*Records provided*.
· · · · · · ·

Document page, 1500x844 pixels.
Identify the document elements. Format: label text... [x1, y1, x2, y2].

· · · · · · ·

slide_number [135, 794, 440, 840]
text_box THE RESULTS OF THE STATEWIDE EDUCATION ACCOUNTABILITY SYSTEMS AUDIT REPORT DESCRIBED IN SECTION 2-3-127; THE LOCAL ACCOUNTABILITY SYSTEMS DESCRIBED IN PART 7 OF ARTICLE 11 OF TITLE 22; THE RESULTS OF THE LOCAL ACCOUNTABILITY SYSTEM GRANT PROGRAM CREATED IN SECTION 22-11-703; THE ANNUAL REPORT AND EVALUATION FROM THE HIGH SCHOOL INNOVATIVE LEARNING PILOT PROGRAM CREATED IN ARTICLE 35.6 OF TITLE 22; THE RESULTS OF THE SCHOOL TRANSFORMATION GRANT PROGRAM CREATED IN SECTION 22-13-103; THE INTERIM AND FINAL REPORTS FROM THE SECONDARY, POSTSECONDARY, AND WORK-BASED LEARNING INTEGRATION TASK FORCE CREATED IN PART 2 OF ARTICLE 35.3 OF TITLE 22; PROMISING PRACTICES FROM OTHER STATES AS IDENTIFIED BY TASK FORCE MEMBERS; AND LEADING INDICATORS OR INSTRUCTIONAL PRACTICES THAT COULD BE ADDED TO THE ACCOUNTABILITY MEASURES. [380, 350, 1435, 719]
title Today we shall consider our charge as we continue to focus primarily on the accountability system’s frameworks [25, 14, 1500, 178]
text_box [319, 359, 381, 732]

· · · · · · ·

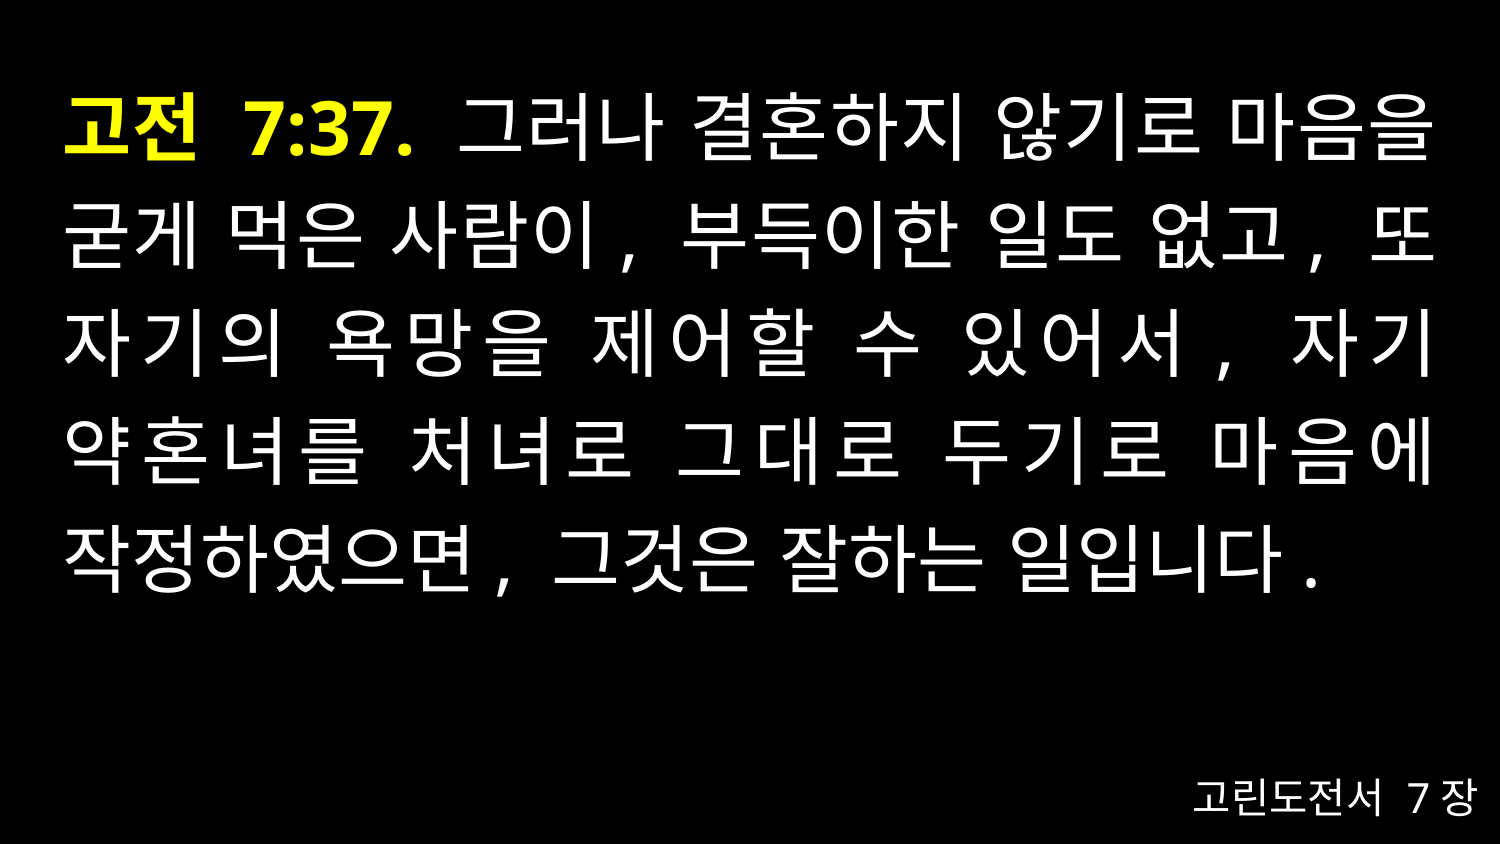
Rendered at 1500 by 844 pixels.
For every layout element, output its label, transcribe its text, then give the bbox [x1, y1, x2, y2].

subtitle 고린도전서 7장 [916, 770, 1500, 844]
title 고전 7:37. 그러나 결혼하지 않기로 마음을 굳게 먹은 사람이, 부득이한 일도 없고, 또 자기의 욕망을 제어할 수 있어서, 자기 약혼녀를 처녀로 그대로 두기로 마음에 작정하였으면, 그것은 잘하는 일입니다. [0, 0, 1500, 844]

· · · · · · ·

*Exercise prompt*.
Where the data above reaches the line holding "Document page, 1500x844 pixels.", begin printing, and stop after the line holding "Identify the document". Each line must be reproduced exactly, with nothing else added.

*Output for this task*.
Document page, 1500x844 pixels.
Identify the document elements. Format: label text... [x1, y1, x2, y2].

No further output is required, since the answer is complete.